**Provided passage:**
<<<<
Personal information
- Born: 18 December 1951 Omsk, Russian SFSR, Soviet Union
- Died: 4 March 2016 (aged 64) Kaspiysk, Russia
- Height: 160 cm (5 ft 3 in)

Sport
- Sport: Freestyle wrestling
- Club: Trud, Makhachkala

Medal record
Representing the Soviet Union
Olympic Games
| Gold medal – first place | 1976 Montreal | 57 kg |
World Championships
| Gold medal – first place | 1974 Istanbul | 57 kg |
| Gold medal – first place | 1977 Lausanne | 62 kg |
| Gold medal – first place | 1978 Mexico City | 62 kg |
| Gold medal – first place | 1979 San Diego | 62 kg |
| Silver medal – second place | 1975 Minsk | 57 kg |
| Bronze medal – third place | 1973 Tehran | 52 kg |
European Championships
| Gold medal – first place | 1975 Ludwigshafen | 57 kg |
| Gold medal – first place | 1976 Leningrad | 57 kg |
| Gold medal – first place | 1977 Bursa | 62 kg |

= Vladimir Yumin =

Russian freestyle wrestler (1951–2016)

Vladimir Sergeyevich Yumin (Владимир Сергеевич Юмин; 18 December 1951 – 4 March 2016) was a Russian freestyle wrestler. He won an Olympic gold medal in 1976 and world titles in 1974, 1977, 1978 and 1979, placing second in 1975 and third in 1973. He was also European champion in 1975–77. Domestically, Yumin won Soviet titles in 1973–75 and 1978. He placed third at the 1980 Soviet Championships and did not qualify for the Olympics. After that he retired and worked as a wrestling coach with the Turkish national team. In 2009 he was inducted into the International Wrestling Hall of Fame.

Yumin was born in Omsk in Siberia, but soon moved to the south to Kaspiysk, Dagestan. He spent most of his life there, and died of a heart attack aged 64.
>>>>
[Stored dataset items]
<<<<
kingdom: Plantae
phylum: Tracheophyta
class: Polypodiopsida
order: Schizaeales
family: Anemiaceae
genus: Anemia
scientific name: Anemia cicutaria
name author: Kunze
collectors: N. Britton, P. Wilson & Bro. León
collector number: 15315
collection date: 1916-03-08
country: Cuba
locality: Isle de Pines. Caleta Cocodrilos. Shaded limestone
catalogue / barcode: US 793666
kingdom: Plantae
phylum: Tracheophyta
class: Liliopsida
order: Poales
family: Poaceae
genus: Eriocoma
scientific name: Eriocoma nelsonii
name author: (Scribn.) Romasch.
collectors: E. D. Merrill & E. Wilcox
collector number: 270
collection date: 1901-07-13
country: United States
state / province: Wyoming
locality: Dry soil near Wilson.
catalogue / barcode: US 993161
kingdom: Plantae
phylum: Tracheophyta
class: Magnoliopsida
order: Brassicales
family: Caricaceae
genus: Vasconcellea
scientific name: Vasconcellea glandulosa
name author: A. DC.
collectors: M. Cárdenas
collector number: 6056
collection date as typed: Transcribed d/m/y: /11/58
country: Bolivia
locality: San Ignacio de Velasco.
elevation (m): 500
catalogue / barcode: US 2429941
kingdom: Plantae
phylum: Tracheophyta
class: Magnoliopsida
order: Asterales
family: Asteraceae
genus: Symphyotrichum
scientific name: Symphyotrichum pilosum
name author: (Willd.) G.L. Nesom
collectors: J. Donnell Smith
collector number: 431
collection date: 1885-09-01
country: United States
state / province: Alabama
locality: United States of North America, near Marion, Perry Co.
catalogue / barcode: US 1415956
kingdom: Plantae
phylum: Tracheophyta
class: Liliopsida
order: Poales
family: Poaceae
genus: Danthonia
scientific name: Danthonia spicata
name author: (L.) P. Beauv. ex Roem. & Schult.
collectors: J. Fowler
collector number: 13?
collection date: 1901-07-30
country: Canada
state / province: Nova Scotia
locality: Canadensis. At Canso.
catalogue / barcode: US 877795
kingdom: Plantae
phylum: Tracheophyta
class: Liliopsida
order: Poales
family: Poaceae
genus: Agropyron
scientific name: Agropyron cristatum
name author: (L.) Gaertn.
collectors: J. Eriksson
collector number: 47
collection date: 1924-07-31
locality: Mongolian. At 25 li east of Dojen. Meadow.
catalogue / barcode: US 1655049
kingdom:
>>>>
**What you will do:** Copy, word for word, the part of the Vladimir Yumin biography that opens with the words "Vladimir Sergeyevich Yumin" and closes with "attack aged 64.".

**Worked solution:**
Vladimir Sergeyevich Yumin (Владимир Сергеевич Юмин; 18 December 1951 – 4 March 2016) was a Russian freestyle wrestler. He won an Olympic gold medal in 1976 and world titles in 1974, 1977, 1978 and 1979, placing second in 1975 and third in 1973. He was also European champion in 1975–77. Domestically, Yumin won Soviet titles in 1973–75 and 1978. He placed third at the 1980 Soviet Championships and did not qualify for the Olympics. After that he retired and worked as a wrestling coach with the Turkish national team. In 2009 he was inducted into the International Wrestling Hall of Fame.

Yumin was born in Omsk in Siberia, but soon moved to the south to Kaspiysk, Dagestan. He spent most of his life there, and died of a heart attack aged 64.